I had spent five years pushing myself to see how much I could take before I would finally go too far. This struggle was my own; I cared not to share it with anyone as I felt few could possibly understand. I had spent five years fighting an enemy that was within my own mind.

It took five years, two deployments, a trip to Arlington and the suicidal death of the only mental health provider who ever made me feel better, Captain Pete Linnerooth.

Captain Linnerooth, a man who wrote professionally about the dangers of an overwhelmed behavioral health force in the military, had helped an untold number of soldiers while he served as 2nd BCT/1st Infantry Division psychologist from 2006 to 2007.

Two days into 2013 and five years since we had returned from Iraq, Pete Linnerooth took his own life.

To many his death symbolized the struggle that returning veterans face once out of uniform. Pete Linnerooth had fallen victim to the professional burn out he had wrote about and had become another statistic in a growing trend he fought so hard to stop. After all, if the shrink could not find a way to deal with it all where did that leave the rest of us?

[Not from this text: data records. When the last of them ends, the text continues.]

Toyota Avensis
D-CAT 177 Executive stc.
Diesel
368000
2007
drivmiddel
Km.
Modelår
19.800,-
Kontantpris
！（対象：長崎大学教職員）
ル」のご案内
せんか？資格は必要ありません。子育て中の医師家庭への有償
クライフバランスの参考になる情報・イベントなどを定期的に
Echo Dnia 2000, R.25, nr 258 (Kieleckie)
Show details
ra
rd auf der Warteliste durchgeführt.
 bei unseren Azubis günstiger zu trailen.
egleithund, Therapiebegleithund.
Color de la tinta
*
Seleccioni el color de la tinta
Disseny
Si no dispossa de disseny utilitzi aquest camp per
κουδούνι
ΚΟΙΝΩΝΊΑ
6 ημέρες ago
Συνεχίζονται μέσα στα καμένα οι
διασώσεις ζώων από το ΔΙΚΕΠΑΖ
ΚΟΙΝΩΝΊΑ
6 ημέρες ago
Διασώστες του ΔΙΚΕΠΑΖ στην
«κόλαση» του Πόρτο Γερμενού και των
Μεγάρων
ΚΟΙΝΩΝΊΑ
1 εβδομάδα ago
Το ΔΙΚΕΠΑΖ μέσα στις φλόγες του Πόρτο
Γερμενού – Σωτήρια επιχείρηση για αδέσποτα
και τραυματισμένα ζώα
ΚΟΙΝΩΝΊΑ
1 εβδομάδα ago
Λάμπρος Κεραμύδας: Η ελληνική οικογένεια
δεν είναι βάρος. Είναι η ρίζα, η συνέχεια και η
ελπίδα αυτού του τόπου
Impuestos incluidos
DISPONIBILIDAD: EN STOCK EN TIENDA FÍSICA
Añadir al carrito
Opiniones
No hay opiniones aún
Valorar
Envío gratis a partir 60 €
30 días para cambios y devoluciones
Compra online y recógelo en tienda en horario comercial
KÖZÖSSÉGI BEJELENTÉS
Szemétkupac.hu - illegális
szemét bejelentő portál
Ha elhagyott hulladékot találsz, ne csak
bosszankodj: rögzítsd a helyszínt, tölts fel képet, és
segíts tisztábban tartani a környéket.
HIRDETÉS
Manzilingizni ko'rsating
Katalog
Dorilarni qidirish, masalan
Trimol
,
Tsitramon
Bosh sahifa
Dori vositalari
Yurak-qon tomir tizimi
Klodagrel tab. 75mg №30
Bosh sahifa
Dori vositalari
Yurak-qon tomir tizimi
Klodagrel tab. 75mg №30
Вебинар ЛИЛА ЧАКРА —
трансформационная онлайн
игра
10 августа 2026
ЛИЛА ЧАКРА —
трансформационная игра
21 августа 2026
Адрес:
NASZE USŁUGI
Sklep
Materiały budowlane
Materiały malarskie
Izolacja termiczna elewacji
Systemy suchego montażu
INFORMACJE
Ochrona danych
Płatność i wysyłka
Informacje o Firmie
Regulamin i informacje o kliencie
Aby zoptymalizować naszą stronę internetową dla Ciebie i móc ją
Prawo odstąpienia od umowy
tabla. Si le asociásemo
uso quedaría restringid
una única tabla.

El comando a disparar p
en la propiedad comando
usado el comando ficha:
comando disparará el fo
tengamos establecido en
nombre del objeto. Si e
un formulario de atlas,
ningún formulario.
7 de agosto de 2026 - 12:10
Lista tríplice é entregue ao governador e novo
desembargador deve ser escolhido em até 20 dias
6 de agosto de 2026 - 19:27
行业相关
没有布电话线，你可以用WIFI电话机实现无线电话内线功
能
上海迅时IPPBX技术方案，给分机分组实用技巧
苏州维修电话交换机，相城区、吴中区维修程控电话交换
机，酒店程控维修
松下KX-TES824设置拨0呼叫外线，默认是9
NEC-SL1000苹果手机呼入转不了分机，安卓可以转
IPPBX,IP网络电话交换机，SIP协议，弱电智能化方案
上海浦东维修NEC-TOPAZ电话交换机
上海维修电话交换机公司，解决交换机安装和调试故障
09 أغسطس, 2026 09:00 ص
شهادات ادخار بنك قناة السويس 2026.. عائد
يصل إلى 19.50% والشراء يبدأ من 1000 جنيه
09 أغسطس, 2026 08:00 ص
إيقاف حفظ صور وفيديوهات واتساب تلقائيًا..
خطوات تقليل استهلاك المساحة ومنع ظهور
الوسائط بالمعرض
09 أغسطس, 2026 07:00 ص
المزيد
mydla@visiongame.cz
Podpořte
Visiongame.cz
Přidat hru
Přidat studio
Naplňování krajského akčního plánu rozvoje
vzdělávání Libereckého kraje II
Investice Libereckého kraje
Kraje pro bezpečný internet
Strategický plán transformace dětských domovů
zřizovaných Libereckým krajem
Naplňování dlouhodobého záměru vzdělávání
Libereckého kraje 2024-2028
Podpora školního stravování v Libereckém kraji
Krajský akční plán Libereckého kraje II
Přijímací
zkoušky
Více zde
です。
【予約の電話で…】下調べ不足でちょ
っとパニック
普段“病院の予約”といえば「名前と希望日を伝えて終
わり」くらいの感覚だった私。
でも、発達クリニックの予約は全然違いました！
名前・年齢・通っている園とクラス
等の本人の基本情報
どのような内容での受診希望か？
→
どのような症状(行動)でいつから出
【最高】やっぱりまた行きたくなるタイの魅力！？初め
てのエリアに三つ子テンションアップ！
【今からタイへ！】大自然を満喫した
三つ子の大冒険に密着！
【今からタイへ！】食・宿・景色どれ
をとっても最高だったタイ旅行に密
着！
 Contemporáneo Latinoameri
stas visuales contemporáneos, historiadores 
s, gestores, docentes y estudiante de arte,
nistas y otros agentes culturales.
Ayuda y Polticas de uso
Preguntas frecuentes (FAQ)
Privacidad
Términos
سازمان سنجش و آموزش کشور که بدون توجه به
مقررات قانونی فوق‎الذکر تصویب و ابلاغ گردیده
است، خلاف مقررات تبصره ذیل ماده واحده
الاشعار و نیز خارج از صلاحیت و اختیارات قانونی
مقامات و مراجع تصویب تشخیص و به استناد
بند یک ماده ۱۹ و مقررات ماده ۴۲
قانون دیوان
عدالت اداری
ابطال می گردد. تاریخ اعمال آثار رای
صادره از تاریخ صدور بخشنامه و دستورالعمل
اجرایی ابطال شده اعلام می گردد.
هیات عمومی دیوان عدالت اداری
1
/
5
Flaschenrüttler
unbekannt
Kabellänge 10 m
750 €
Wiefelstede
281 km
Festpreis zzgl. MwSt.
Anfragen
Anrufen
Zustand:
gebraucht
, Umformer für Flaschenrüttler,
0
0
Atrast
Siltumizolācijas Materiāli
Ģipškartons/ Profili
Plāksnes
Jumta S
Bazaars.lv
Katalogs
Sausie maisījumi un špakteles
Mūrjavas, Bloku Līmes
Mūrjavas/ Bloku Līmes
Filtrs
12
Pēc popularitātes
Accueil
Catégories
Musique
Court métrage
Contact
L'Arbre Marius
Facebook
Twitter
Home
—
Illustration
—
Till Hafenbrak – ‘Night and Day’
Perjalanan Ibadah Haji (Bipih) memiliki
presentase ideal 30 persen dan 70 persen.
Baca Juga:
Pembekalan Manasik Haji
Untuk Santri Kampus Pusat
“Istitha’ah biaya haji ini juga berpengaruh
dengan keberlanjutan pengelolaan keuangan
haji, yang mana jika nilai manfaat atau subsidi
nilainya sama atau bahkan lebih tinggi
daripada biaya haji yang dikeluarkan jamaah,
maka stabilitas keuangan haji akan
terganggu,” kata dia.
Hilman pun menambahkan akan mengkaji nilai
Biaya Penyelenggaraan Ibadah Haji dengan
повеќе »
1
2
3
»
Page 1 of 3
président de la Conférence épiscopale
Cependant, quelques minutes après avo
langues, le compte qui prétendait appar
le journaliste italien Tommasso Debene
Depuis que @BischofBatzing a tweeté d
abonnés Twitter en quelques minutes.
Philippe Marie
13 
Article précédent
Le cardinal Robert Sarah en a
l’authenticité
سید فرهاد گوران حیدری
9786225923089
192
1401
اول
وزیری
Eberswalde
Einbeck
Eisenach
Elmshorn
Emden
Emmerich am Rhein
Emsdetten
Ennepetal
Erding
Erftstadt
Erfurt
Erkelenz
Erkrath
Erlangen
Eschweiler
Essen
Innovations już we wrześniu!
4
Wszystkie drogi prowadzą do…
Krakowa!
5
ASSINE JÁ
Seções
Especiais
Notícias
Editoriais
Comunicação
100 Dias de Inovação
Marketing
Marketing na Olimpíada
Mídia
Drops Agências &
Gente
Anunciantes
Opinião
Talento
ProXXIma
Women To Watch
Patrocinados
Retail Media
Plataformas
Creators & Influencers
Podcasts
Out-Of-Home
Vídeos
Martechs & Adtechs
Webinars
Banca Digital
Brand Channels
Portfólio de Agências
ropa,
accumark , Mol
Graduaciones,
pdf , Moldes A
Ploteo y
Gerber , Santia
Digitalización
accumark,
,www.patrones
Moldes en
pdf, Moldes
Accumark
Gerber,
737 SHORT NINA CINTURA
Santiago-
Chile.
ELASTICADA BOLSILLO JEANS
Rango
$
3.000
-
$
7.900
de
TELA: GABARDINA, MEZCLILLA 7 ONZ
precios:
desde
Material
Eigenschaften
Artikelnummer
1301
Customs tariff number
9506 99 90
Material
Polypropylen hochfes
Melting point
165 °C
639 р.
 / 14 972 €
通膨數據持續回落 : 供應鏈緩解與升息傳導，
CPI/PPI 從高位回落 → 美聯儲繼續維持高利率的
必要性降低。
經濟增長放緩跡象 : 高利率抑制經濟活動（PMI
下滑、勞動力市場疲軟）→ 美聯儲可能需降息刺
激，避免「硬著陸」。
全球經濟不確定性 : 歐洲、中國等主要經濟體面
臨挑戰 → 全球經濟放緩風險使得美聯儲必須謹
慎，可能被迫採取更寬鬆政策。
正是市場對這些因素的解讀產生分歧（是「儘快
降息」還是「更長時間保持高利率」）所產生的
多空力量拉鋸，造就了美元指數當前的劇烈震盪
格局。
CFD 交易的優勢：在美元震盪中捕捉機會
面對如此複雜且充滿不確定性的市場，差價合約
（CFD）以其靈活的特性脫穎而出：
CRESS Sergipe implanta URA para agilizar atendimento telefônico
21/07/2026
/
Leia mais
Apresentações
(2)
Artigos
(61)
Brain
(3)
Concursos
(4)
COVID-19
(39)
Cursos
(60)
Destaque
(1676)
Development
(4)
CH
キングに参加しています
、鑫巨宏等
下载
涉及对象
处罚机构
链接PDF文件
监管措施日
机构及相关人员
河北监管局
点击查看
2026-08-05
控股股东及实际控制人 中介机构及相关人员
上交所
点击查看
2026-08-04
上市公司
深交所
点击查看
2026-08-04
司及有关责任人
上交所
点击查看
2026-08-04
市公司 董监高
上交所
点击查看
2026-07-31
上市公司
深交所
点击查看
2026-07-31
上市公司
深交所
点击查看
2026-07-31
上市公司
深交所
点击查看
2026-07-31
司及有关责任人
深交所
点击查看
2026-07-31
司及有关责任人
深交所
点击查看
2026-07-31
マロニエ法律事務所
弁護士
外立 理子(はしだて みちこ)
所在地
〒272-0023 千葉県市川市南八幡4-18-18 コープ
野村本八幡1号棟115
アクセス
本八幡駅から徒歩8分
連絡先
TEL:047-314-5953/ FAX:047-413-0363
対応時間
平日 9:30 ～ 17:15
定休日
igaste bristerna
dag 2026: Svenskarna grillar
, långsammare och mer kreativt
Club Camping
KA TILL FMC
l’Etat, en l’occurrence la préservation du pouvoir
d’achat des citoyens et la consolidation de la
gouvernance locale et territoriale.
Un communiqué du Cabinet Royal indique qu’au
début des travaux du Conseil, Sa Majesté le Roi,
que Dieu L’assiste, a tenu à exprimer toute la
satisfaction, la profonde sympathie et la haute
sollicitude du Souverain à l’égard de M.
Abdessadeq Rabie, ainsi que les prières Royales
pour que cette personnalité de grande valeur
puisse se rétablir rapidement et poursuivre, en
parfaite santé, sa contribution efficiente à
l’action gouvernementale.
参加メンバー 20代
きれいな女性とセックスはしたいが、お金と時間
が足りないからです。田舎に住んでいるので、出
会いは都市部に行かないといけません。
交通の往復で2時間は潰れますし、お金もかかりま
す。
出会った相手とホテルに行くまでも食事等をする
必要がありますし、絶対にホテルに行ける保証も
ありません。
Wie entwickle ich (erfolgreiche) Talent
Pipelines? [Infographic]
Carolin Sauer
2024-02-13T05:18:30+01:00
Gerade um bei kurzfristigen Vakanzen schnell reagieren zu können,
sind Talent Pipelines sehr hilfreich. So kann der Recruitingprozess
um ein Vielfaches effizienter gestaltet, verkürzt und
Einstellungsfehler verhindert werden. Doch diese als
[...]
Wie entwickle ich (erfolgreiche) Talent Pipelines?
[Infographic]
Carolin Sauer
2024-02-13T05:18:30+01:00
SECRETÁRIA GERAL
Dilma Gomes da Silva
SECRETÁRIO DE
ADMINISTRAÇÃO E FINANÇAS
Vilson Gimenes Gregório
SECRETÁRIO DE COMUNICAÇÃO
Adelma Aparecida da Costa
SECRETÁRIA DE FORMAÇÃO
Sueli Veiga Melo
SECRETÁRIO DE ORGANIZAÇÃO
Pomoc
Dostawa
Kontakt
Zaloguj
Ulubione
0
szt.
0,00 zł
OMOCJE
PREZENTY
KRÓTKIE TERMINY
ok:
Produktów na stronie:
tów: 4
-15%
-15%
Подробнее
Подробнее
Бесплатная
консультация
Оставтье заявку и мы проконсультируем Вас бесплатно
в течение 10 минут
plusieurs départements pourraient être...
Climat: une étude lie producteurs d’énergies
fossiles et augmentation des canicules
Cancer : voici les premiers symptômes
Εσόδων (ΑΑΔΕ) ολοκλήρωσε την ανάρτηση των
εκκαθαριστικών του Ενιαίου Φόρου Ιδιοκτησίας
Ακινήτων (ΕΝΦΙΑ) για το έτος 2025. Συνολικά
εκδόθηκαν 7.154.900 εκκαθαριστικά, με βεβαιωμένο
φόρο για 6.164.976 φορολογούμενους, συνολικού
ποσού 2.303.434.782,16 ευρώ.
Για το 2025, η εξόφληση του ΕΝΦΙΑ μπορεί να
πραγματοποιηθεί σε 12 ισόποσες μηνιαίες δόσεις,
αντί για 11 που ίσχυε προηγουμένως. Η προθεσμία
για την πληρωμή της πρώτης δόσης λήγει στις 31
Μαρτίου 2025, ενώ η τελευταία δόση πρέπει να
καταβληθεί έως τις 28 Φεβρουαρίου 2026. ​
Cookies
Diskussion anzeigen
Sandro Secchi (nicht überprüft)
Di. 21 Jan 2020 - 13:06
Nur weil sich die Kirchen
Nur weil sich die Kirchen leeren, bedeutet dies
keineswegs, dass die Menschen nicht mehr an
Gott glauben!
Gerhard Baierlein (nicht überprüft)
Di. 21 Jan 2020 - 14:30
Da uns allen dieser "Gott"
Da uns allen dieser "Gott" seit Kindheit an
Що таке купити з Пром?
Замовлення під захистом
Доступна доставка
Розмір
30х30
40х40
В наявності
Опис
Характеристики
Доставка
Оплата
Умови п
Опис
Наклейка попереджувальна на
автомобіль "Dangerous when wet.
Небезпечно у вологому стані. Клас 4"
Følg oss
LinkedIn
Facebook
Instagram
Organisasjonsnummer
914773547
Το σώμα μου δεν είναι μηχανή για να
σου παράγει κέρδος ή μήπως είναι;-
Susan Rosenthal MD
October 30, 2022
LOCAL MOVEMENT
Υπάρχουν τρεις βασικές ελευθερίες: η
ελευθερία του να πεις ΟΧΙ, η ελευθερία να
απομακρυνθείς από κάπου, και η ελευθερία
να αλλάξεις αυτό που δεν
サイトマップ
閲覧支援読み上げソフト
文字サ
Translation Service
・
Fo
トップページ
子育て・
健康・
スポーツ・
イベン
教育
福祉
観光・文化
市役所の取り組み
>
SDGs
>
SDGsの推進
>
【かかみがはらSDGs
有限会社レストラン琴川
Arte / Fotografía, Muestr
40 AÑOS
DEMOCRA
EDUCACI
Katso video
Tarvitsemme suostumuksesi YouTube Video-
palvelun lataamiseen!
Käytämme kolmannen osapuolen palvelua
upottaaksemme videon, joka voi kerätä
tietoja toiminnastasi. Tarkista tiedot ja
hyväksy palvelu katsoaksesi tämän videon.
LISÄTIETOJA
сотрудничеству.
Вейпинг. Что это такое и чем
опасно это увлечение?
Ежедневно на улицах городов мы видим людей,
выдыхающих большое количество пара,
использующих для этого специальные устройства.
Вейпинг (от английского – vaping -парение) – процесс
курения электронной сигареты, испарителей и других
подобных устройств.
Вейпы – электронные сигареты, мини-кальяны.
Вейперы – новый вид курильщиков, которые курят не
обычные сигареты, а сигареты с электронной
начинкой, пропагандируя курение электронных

It took all of this for me to realize that I was standing at on an icy edge with a single foot. I had spent five years fighting a third war in my mind; a battle that the Army abandoned through a non-sense “suicide prevention” program and a woefully lacking transition program , a battle that the Veterans Administration has wrapped tightly in red tape and delays. We are failing our veterans, losing them by the hundreds each year for nothing more than lack of support from the government they served so faithfully.

Rob Kumpf is a combat veteran of the wars in Iraq and Afghanistan, where he served with the U.S. Army. He attends Norwich University in Vermont where he majors in Studies in War and Peace.